The doctor tells me your treatment is finished and you'll probably be back home in a couple of days. I've told the children, though of course they don't really know why you are in hospital. "Rest and recuperation," you told them. Rest from alcohol is what they weren't told.
Hiding the truth about your addiction from them has always been a job for me. Covering up comes naturally to an addict; for the rest of us it's an emotional effort that takes its toll.
So, although I've lived the life of a single parent, the past week has been easier in many ways. No half-empty bottles to stumble over and whisk away, no stale odours to cover up, no adult tantrums to explain away to the children in the wake of a hangover. The ongoing struggle to make ends meet aside, in your absence we've been a bit like a normal happy family.
"A happy family" - what a twee expression, the cynic, who walks hand-in-hand with the alcoholic in you, would say. And usually I'd feel obliged to excuse my mindlessly conventional thoughts, but this has been a defining week and, you must understand, I won't any more. Together for 26 years, parents for 14 and you a "problem drinker" for most of that.
We didn't notice as students, did we? It took me a decade or more to realise that your continued drinking, well after the last dot was put to your doctorate, wasn't a childish refusal to outgrow our student habits, but a proper adult addiction.
Do you remember, through the time of my miscarriages, how I suggested that, like me, perhaps you should stop drinking while we tried to conceive again? And how the intellectual in you would explain that it made no difference as you were supplying a genetic code, no more? But even if (although science now suggests otherwise) the three children came through conception and birth unaffected physically by your drinking, its effects on our life as a family are incontestable.
Why do you think that while I attempt to cover the tracks of your unemployment by working round the clock at home, they sit and watch TV, put down other people and express a pessimism so at variance with childhood? Perhaps the cynicism of popular youth culture; perhaps a reflection of your alcohol-induced depression.
Like most relationships, ours has evolved insidiously. From students we made the transition via the career ladder to metropolitan home ownership and eventually, as the script dictates, to parenthood in the leafy suburbs.
Our ways of dealing with the inevitable stresses en route couldn't have been more different. For me, exercise and meditation. For you, drink. And then another.
As our habits polarised - you increasingly irritated by what you saw as my puritanism, me by your self-neglect and emotional volatility - conflict grew. And the casualty? Much of our children's faith in people and their ability to make things work, I believe.
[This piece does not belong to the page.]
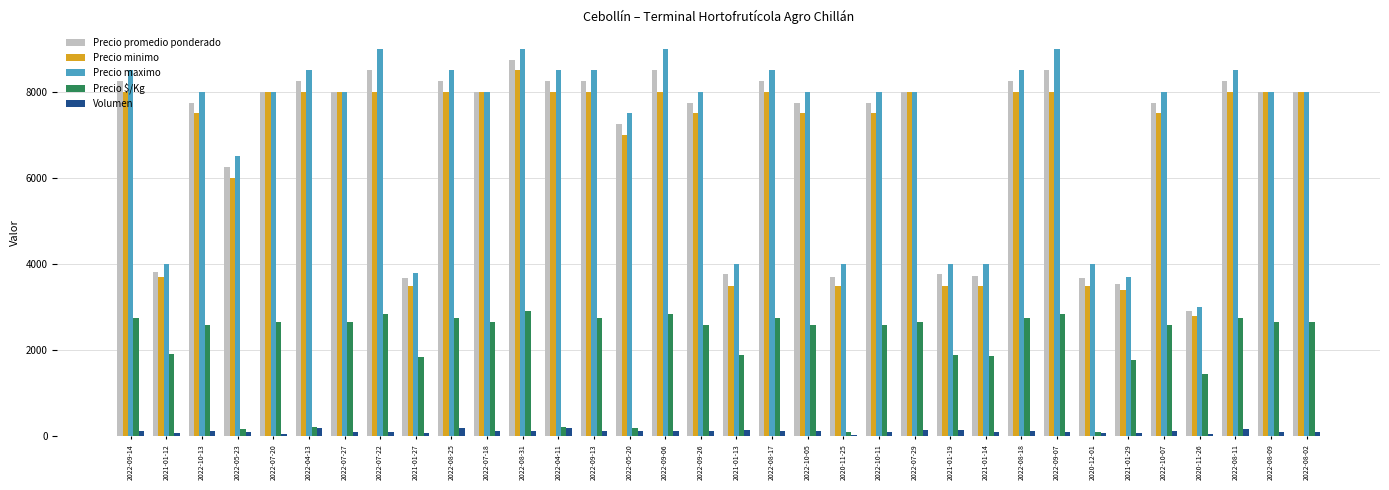

What is the sum of all Precio $/Kg values?

70477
The incident that led to me telling our GP about your addiction wasn't, as you seem to believe, a way of getting the authorities to sort out a problem I had disowned. It was as much a search for a solution as a cry for help. I had no idea that social services would follow it up - although it was me, as ever, who ended up having to explain that to teachers, neighbours and the children.
Shuffling the pieces around in a continual attempt to make our disjointed jigsaw fit that happy family picture has become my maternal metier. I'll need to reshuffle them with skill in preparation for your return. For I don't know who will be coming back from hospital. The devoted father determined to give his children the love and attention he never got as a child? The intellectual who finds the practicalities of family life insufferably inane? Or the ex-alcoholic all prepped up for a new life in which family, rather than the next fix, comes first?
I've been warned that you will need to be managed. I signed up to be a lover, mother, spouse, wage-earner ... but never a carer. We both know you hate that too, and the hatred eats away at you. Dependency sits so uneasily with the man in you, doesn't it? I don't know how long you expect me to go on being dependable. And if rehab doesn't work, I have no ideas for the next step. Do you?